** Information provided follows **

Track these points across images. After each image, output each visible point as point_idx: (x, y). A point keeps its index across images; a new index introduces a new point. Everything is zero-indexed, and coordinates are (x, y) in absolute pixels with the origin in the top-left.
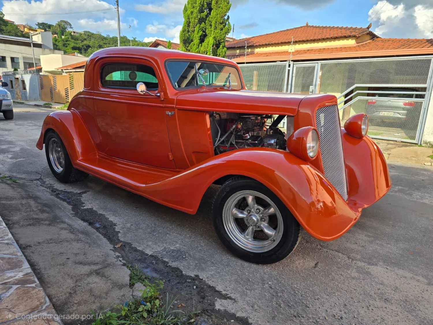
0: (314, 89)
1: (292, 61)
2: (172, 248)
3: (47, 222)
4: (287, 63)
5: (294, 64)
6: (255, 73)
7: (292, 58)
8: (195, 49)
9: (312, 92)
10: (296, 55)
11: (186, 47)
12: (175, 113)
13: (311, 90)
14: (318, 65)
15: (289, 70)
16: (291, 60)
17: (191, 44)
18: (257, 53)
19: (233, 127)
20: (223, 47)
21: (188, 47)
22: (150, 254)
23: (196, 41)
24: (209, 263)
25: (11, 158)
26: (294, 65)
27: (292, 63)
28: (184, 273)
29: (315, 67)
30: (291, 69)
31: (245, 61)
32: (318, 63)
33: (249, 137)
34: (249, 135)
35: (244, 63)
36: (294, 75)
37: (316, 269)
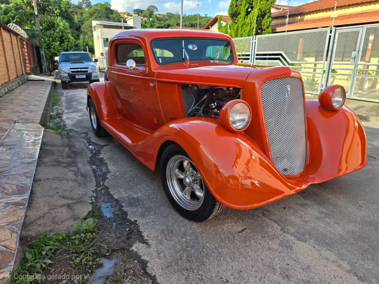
0: (357, 55)
1: (334, 26)
2: (134, 196)
3: (65, 165)
4: (328, 30)
5: (336, 30)
6: (301, 40)
7: (334, 23)
8: (241, 21)
9: (355, 58)
10: (344, 19)
12: (155, 84)
13: (353, 56)
14: (362, 30)
15: (330, 37)
16: (333, 25)
17: (238, 17)
18: (306, 20)
19: (205, 97)
20: (268, 17)
21: (235, 20)
22: (116, 198)
23: (243, 13)
24: (152, 212)
25: (79, 116)
26: (337, 30)
27: (333, 29)
28: (128, 217)
29: (359, 31)
30: (332, 35)
31: (286, 30)
32: (363, 27)
33: (214, 107)
34: (215, 105)
35: (285, 32)
36: (336, 41)
37: (240, 234)
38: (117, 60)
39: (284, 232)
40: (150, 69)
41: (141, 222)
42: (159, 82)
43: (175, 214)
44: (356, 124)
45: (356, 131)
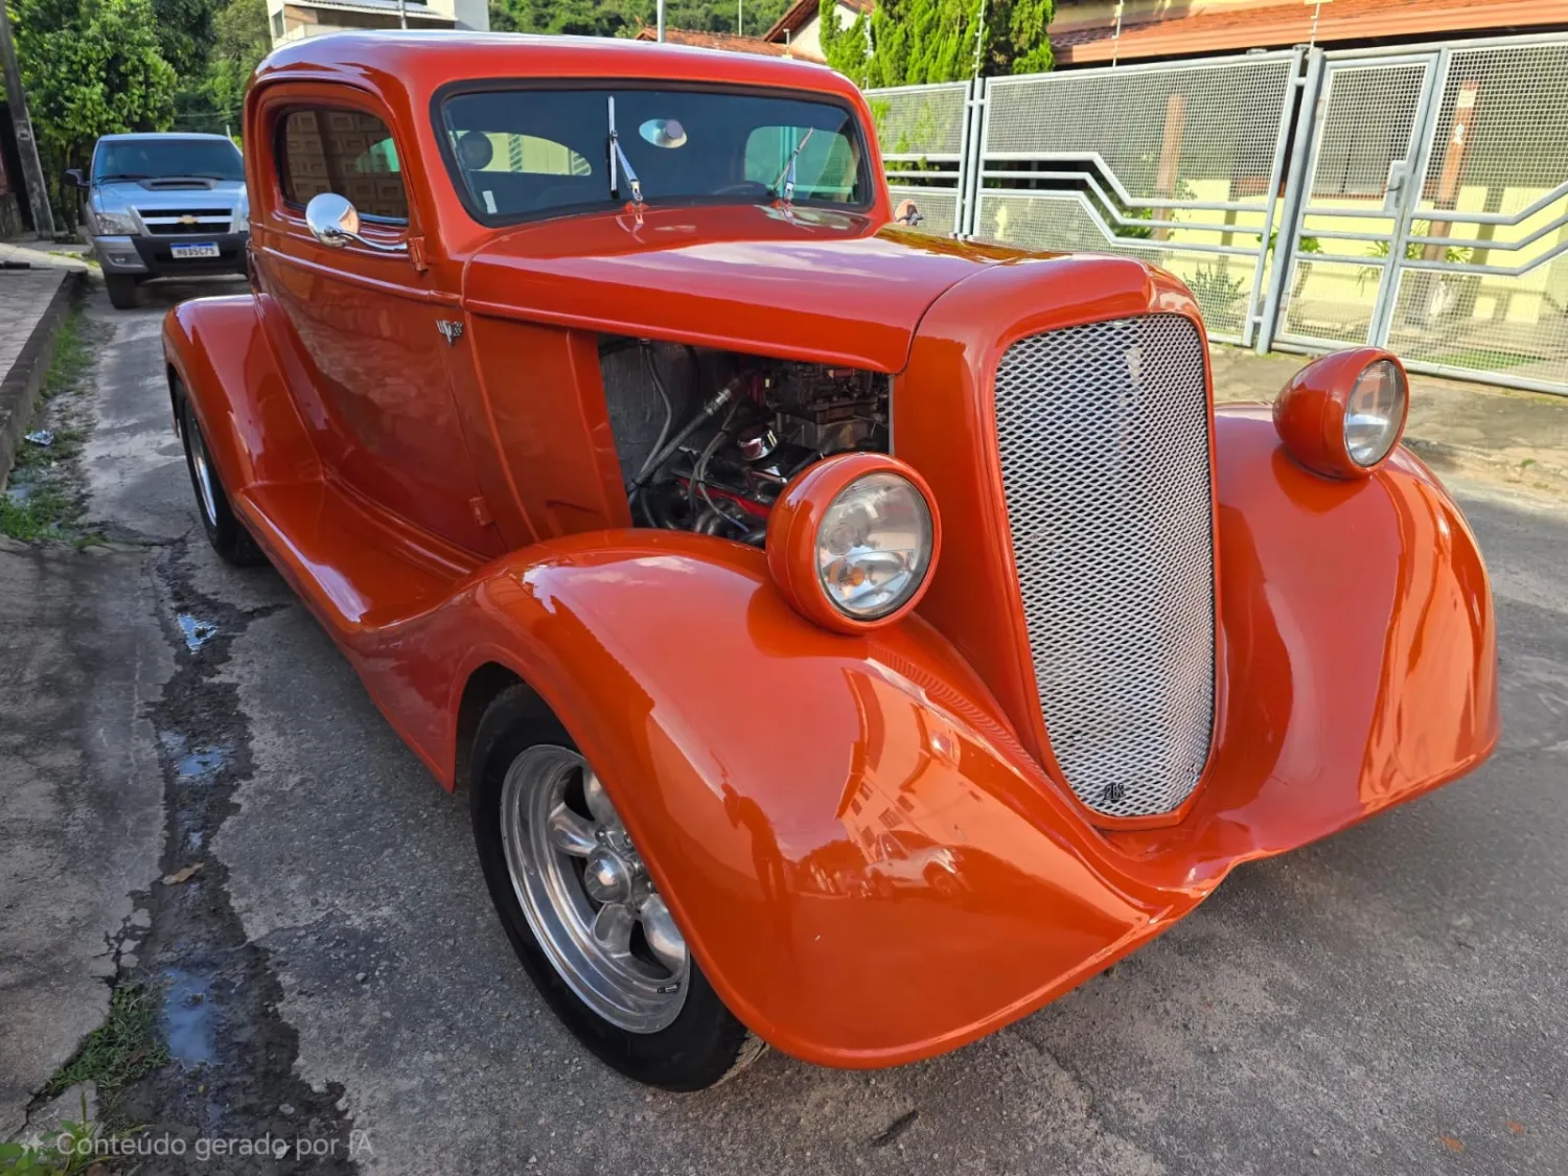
0: (1408, 173)
1: (1318, 44)
2: (357, 922)
4: (1294, 56)
5: (1324, 60)
6: (1175, 102)
7: (1318, 30)
8: (919, 10)
9: (1399, 189)
10: (1358, 15)
11: (889, 7)
12: (464, 328)
13: (1393, 178)
14: (1436, 61)
15: (1300, 90)
16: (1313, 39)
18: (1197, 16)
19: (718, 400)
21: (894, 4)
22: (252, 937)
24: (434, 1028)
26: (1328, 64)
27: (1315, 55)
28: (300, 1061)
29: (1420, 71)
30: (1309, 83)
31: (1113, 55)
32: (1439, 51)
33: (765, 452)
34: (767, 443)
35: (1108, 63)
36: (1323, 110)
37: (882, 1151)
38: (283, 192)
39: (1107, 1127)
40: (432, 245)
41: (363, 1094)
42: (482, 316)
43: (553, 1030)
44: (1444, 528)
45: (1445, 559)
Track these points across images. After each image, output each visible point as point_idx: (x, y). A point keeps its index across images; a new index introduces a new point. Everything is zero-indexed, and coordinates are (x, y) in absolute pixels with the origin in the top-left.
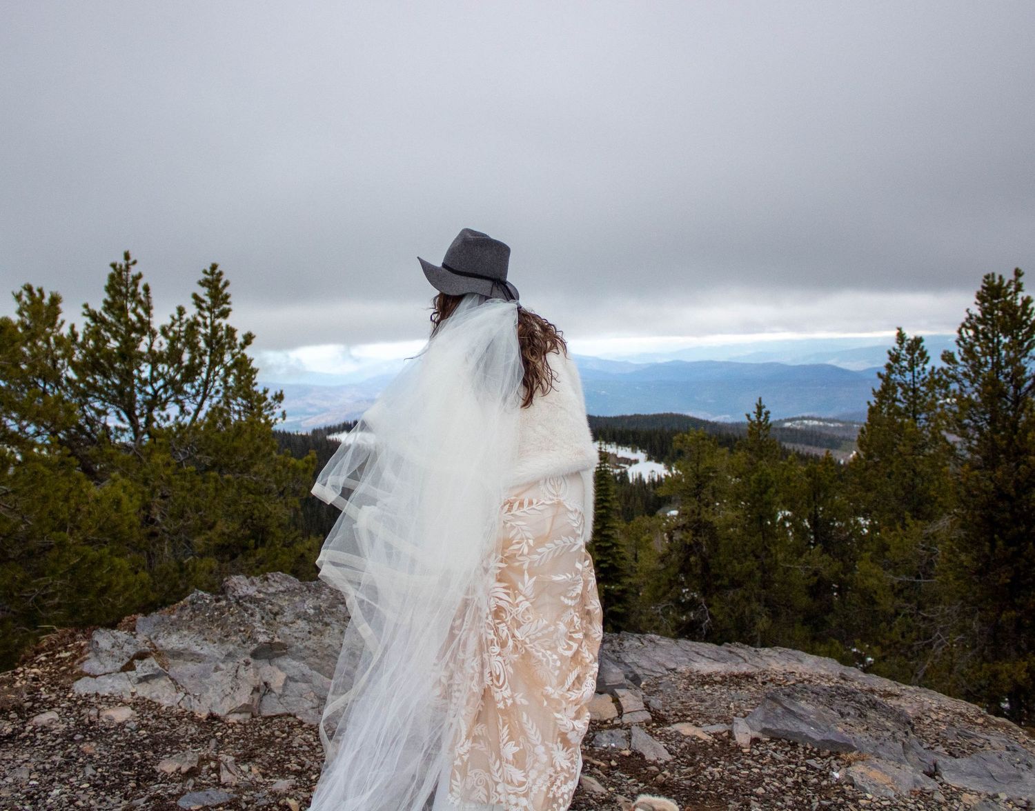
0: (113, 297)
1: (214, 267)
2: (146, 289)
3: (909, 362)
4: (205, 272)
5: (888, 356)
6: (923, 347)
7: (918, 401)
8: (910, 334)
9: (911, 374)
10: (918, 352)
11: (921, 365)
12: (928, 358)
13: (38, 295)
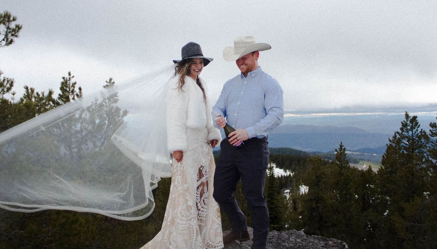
0: (63, 93)
1: (111, 80)
2: (80, 89)
3: (411, 127)
4: (107, 82)
5: (401, 124)
6: (417, 120)
7: (414, 144)
8: (411, 115)
9: (412, 132)
10: (415, 122)
11: (416, 128)
12: (419, 125)
13: (30, 91)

** End of Information provided **

→ **Problem requirements**: Reproduce the lines starting with the one that contains "38: (117, 60)" and going on through the one that contains "45: (1445, 559)", swapping "356" for "358" and leaving everything else unchanged. Leave the pictures out of the answer.

→ **Completed exercise**:
38: (117, 60)
39: (284, 232)
40: (150, 69)
41: (141, 222)
42: (159, 82)
43: (175, 214)
44: (358, 124)
45: (358, 131)
0: (1408, 173)
1: (1318, 44)
2: (357, 922)
4: (1294, 56)
5: (1324, 60)
6: (1175, 102)
7: (1318, 30)
8: (919, 10)
9: (1399, 189)
10: (1358, 15)
11: (889, 7)
12: (464, 328)
13: (1393, 178)
14: (1436, 61)
15: (1300, 90)
16: (1313, 39)
18: (1197, 16)
19: (718, 400)
21: (894, 4)
22: (252, 937)
24: (434, 1028)
26: (1328, 64)
27: (1315, 55)
28: (300, 1061)
29: (1420, 71)
30: (1309, 83)
31: (1113, 55)
32: (1439, 51)
33: (765, 452)
34: (767, 443)
35: (1108, 63)
36: (1323, 110)
37: (882, 1151)
38: (283, 192)
39: (1107, 1127)
40: (432, 245)
41: (363, 1094)
42: (482, 316)
43: (553, 1030)
44: (1444, 528)
45: (1445, 559)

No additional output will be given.